India’s biggest engineering and construction firm, Larsen and Toubro Ltd (L&T),
cashed in on its booming share price by raising $400 million (Rs1,852 crore) through a qualified institutional placement (QIP) and another $200 million by issuing foreign currency convertible bonds (FCCB). The firm’s share price has trebled from its lows of around Rs560 seven months ago. The last time the firm tapped equity investors was in November 2007, when it issued global depository receipts worth $400 million. Back then, too, its shares had nearly trebled in the preceding seven-month period, and the firm was able to time its share sale close to its scrip’s all-time high.
But while its ability to raise funds in this nimble-footed manner is commendable, some analysts question whether there is any need for the company to raise funds at all. L&T already sits on a comfortable cash and cash equivalents position of around Rs4,000 crore and has generated Rs1,700 crore in cash on average in the past two fiscal years. Cash generation may even be higher this year, and should be easily sufficient to take care of the capital expenditure that is estimated to be between Rs1,500 crore and Rs2,000 crore. Thursday’s fund-raising worth Rs2,800 crore will only add to the cash kitty, reducing the company’s overall return on capital employed and resulting in unnecessary dilution for existing shareholders, say the move’s critics.

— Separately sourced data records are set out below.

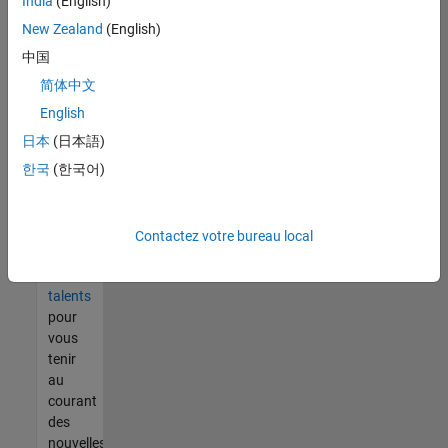
India
(English)
tout
vous
New Zealand
(English)
ne
中国
trouvez
简体中文
pas
d'offre
English
qui
日本
(日本語)
corresponde
한국
(한국어)
à vos
qualifications,
rejoignez
notre
Contactez votre bureau local
réseau
de
talents
pour
vous
tenir
au
courant
des
nouvelles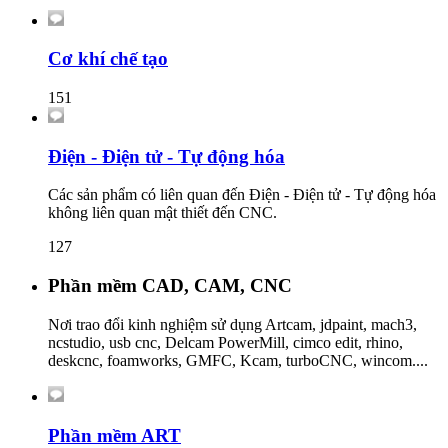
Cơ khí chế tạo
151
Điện - Điện tử - Tự động hóa
Các sản phẩm có liên quan đến Điện - Điện tử - Tự động hóa
không liên quan mật thiết đến CNC.
127
Phần mềm CAD, CAM, CNC
Nơi trao đổi kinh nghiệm sử dụng Artcam, jdpaint, mach3,
ncstudio, usb cnc, Delcam PowerMill, cimco edit, rhino,
deskcnc, foamworks, GMFC, Kcam, turboCNC, wincom....
Phần mềm ART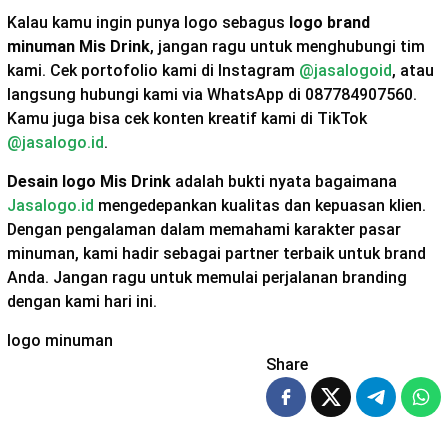
Kalau kamu ingin punya logo sebagus
logo brand
minuman Mis Drink
, jangan ragu untuk menghubungi tim
kami. Cek portofolio kami di Instagram
@jasalogoid
, atau
langsung hubungi kami via WhatsApp di 087784907560.
Kamu juga bisa cek konten kreatif kami di TikTok
@jasalogo.id
.
Desain logo Mis Drink
adalah bukti nyata bagaimana
Jasalogo.id
mengedepankan kualitas dan kepuasan klien.
Dengan pengalaman dalam memahami karakter pasar
minuman, kami hadir sebagai partner terbaik untuk brand
Anda. Jangan ragu untuk memulai perjalanan branding
dengan kami hari ini.
logo minuman
Share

The company, of course, has a different take on this. According to R. Shankar Raman, executive vice-president at L&T, “A large part of the existing cash balance is likely to be consumed by fiscal year 2011-12 as large projects such as the boiler plant, turbine plant and shipyard progress. The funds raised now will help the company position itself to take advantage of a fresh set of opportunities. Besides, for a company of L&T’s size of Rs40,000 crore, a reasonable amount of cash must be available at any given point in time.”
Graphics: Yogesh Kumar / Mint
What about the equity dilution and the impact on Return on Capital Employed (RoCE)? Raman says that the issuances result in equity dilution of only 2-3%. The twin QIP and FCCB issues will result in a dilution of less than 3%, for instance. As far as the impact on RoCE goes, the firm is of the view that it would rather work with a temporary drop in RoCE, than be strapped for cash when it’s needed.
With a liquid cash position close to Rs7,000 crore and a net debt of next to nil, “strapped for cash” isn’t a scenario L&T is likely to face for a long time. While the excess cash will depress return ratios till they are utilized, the core business is expected to deliver good returns in the near term. Order inflow has picked up considerably and concerns on pricing pressure have abated. As long as the markets do well, one could count on L&T shares riding the rally.